Denn die Entwicklungshilfeorganisationen können die Kosten für die Ehrenamtlichen nicht übernehmen, da sie sich selbst nur aus Spenden finanzieren. Der gebürtige Gladbacher suchte gezielt nach einer Stelle, in der er Englisch unterrichten kann, und sie sollte in Afrika sein, um eine ganz neue und vor allem ganz andere Kultur kennenzulernen. So arbeitete er sich durch 200 Angebote, schließlich blieb Personal Overseas Development (PoD) übrig, ein britisches Unternehmen, das Freiwillige in diverse Organisationen schickt.

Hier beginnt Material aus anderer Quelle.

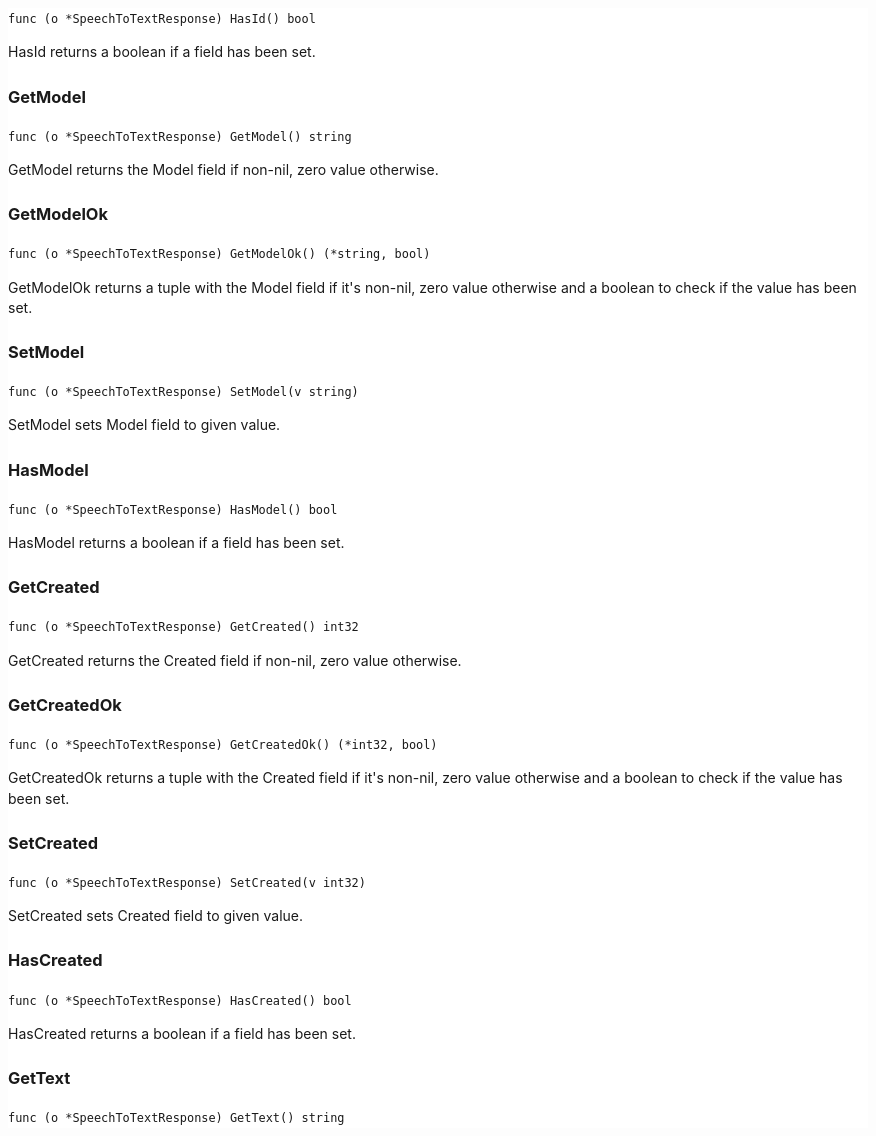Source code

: `func (o *SpeechToTextResponse) HasId() bool`

HasId returns a boolean if a field has been set.

### GetModel

`func (o *SpeechToTextResponse) GetModel() string`

GetModel returns the Model field if non-nil, zero value otherwise.

### GetModelOk

`func (o *SpeechToTextResponse) GetModelOk() (*string, bool)`

GetModelOk returns a tuple with the Model field if it's non-nil, zero value otherwise
and a boolean to check if the value has been set.

### SetModel

`func (o *SpeechToTextResponse) SetModel(v string)`

SetModel sets Model field to given value.

### HasModel

`func (o *SpeechToTextResponse) HasModel() bool`

HasModel returns a boolean if a field has been set.

### GetCreated

`func (o *SpeechToTextResponse) GetCreated() int32`

GetCreated returns the Created field if non-nil, zero value otherwise.

### GetCreatedOk

`func (o *SpeechToTextResponse) GetCreatedOk() (*int32, bool)`

GetCreatedOk returns a tuple with the Created field if it's non-nil, zero value otherwise
and a boolean to check if the value has been set.

### SetCreated

`func (o *SpeechToTextResponse) SetCreated(v int32)`

SetCreated sets Created field to given value.

### HasCreated

`func (o *SpeechToTextResponse) HasCreated() bool`

HasCreated returns a boolean if a field has been set.

### GetText

`func (o *SpeechToTextResponse) GetText() string`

Und nun ist er in Milingano im Einsatz.

Mit seiner Arbeit will er mit anderen Ehrenamtlichen aus Australien und Großbritannien den Kindern möglichst viel Englisch beibringen, denn nur wer ausreichende Sprachkenntnisse hat, kann später die weiterführende Schule besuchen, und hat so überhaupt eine Chance auf ein Leben ohne Armut.

Nach seiner Zeit in Tansania wird Auer noch drei weitere Monate in Nepal als Lehrer arbeiten, was ebenfalls PoD für ihn organisiert hat. Dann zieht er zunächst zu seiner Mutter nach Rheydt zurück. Von dort aus will er sich so schnell wie möglich eine neue Arbeit suchen. "Ich denke, das sollte in wenigen Wochen möglich sein", sagt er.

"Und abgesehen davon, ist es ganz nett, in meine Heimat zurückzukommen und alte Freunde zu treffen",ergänzt Roland Auer. "Außerdem freue ich mich wirklich schon sehr auf ein gutes Brot aus Sauerteig mit einer knackigen Kruste. Das habe ich schon in Belgien vermisst. Und obwohl das Brot, das die Hausmädchen hier backen, gut ist, geht doch nichts über ein echtes Oberländer."